December 2, 2010
For Immediate Release
Contact: C. Drew (day) 773/561-7676
e-mail: umcac@art-teez.org
Art Patch Project Appears
in Public December 21st
At 12:00 noon Tuesday, December 21st, under the “L” train at State and Lake, volunteers for the Uptown Multi-Cultural Art Center (UM-CAC) will give free art away. This will be a celebration of the winter solstice. It marks a slow rebirth when the sun begins to climb back toward us, the days begin to lengthen again and results eventually in the warmth of summer. The giving away of art is intended to gradually increase the acceptability of artists on Chicago's streets and the rebirth of street art culture in Chicago.
UM-CAC's Art Patch Project will give away the art of more than forty different artists and over 100 different designs to demonstrate the variety of artists missing from public spaces in Chicago. The Art Patch Project is on-going and will continue to add artists and designs until artists have attained their full First Amendment right to survive by selling art in public. The art-patches will be given away at public events and exhibited in a series of traveling exhibits planned for years to come. This long range project is designed to educate the public about First Amendment rights and our fight for expressive freedom in Chicago.
The peddlers license and Chicago's Park District policies that prevent artists from selling their art in public have destroyed street art culture in Chicago. Chris Drew, Executive Director of UM-CAC, says, “Artists have more opportunities to survive by their art in traditionally repressive Moscow than we have in Chicago where the First Amendment is supposed to protect our speech right to survive by selling our art in public. Not one free open-air arts market exists in Chicago where artists can sell their work. None – zero – zilch!”

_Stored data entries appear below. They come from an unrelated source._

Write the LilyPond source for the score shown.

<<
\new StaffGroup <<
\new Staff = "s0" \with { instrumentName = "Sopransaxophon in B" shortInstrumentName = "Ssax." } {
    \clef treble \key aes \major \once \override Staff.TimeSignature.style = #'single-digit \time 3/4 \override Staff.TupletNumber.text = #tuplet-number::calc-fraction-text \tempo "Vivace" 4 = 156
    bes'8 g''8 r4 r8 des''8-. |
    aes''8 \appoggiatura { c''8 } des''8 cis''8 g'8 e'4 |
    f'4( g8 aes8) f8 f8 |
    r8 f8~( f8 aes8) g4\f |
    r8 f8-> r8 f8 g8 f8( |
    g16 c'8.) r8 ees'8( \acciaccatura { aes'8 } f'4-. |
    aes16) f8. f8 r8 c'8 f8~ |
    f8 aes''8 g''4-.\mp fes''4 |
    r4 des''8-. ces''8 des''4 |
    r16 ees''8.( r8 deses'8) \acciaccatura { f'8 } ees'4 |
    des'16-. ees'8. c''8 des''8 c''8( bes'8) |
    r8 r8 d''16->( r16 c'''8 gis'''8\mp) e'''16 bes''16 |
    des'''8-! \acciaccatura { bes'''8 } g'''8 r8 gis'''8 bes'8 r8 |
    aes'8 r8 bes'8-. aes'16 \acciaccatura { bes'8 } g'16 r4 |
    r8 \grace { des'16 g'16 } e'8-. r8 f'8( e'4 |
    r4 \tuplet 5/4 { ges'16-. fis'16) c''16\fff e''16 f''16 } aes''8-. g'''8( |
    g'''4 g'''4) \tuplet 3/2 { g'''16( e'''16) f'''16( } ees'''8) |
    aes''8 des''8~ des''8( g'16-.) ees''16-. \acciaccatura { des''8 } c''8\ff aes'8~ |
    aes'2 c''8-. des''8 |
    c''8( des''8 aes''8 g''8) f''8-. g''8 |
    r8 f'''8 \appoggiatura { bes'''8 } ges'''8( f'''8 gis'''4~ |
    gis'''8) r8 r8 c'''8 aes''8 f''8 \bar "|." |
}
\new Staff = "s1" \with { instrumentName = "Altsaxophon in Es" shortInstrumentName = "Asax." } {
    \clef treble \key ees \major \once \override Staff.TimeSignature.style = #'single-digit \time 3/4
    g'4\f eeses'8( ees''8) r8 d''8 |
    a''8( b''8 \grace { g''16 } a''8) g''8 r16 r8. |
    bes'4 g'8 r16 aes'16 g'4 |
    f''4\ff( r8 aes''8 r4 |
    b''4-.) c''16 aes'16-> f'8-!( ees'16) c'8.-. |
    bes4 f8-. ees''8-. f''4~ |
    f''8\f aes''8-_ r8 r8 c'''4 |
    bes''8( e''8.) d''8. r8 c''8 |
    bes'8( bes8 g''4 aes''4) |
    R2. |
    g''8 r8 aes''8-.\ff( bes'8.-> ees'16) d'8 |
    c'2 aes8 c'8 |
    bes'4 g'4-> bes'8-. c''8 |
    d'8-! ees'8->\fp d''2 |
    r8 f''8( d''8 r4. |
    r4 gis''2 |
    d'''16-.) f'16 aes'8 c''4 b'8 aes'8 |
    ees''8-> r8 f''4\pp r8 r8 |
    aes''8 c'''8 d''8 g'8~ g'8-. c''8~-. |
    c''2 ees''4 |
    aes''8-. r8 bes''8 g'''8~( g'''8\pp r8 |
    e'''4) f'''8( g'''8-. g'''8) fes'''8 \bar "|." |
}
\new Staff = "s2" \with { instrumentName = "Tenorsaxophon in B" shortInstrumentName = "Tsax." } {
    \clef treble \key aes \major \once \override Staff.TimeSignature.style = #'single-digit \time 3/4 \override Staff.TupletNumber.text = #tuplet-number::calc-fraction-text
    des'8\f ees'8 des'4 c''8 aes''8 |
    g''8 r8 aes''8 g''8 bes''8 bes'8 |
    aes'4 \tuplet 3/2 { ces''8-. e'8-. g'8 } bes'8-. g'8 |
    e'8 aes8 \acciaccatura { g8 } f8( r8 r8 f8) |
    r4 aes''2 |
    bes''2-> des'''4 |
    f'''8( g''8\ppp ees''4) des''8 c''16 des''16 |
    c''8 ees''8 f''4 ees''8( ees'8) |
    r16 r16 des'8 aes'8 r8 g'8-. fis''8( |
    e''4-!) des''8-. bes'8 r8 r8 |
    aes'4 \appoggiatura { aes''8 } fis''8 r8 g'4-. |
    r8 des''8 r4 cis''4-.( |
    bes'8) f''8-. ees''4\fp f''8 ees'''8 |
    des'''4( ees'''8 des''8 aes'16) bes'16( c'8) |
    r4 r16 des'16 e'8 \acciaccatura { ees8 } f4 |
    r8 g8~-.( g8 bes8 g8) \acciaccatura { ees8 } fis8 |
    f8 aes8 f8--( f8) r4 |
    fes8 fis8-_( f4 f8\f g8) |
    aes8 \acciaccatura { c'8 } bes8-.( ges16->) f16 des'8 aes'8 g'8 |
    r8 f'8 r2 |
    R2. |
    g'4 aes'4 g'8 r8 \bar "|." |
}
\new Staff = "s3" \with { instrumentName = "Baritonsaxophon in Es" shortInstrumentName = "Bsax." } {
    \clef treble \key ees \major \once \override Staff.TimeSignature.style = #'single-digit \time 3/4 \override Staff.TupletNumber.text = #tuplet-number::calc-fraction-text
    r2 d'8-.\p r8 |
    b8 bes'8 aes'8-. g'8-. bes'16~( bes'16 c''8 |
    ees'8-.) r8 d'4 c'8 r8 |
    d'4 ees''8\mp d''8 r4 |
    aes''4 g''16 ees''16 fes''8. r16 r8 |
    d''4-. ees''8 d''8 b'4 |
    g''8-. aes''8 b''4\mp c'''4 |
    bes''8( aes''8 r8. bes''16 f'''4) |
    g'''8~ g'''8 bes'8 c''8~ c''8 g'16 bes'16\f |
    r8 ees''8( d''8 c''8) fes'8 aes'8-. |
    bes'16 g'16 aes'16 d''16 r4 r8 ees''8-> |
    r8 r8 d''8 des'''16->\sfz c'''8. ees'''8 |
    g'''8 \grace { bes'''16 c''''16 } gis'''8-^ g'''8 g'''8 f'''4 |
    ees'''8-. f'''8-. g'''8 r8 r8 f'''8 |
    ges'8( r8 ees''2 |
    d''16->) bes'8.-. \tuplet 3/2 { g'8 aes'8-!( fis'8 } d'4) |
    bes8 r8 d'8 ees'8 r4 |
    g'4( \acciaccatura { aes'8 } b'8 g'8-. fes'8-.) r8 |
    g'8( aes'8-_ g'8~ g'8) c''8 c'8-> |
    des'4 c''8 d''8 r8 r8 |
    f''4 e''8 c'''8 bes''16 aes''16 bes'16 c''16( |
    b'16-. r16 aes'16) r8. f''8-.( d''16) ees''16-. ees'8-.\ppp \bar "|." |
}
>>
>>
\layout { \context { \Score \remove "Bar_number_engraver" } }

The Art Patch Project invites artists to submit art to be printed on cloth by volunteers and given away to educate citizens that artists are absent from public view due to unconstitutional laws and policies in Chicago. The goal of the Art Patch Project is to increase support for common sense laws to make Chicago more friendly to artists through allowing artists to survive by selling art in public and to create enjoyable art scenes which enable the public to meet artists presently hidden in their midst.
During these difficult economic times it is important for cities to help their citizens survive and create their own jobs by increasing the freedom to use public space for legitimate public purposes. Allowing speech vendors their First Amendment rights makes great economic sense. The artist who makes a dollar spends a dollar. The arts encourage greater enjoyment from life increasing the attractiveness of a city. Tourists like to meet a city's artists and want to discover its local character. Those who would ban artists from public spaces have a narrow vision of the City and do not demonstrate a concern for free-speech. Art has an important role to play in our society. Chicago can't continue to force artists to be marginalized.
Apparently not everyone in Chicago shares Mr. Drew's enthusiasm for street art culture. Presently, the State of Illinois is prosecuting Mr. Drew on a charge one step below attempted murder after he was arrested for selling art for $1 on State Street. Mr. Drew audio-recorded his own arrest. In 47 other states this is legal but in Illinois since 1994 it is not. The ACLU is suing Cook County State's Attorney in federal court for prosecuting Mr. Drew and others on wiretapping charges for audio-recording police in public. They are defending your right to monitor police in public.
Fighting for artists' rights has led Mr. Drew to fight for your basic rights. That's one of the roles of art in society. Stop by and see him at work giving away art at noon at State and Lake on December 21st. Make up your own mind if Chris Drew deserves up to 15 years in prison for the work he does out of love for Chicago and its artists.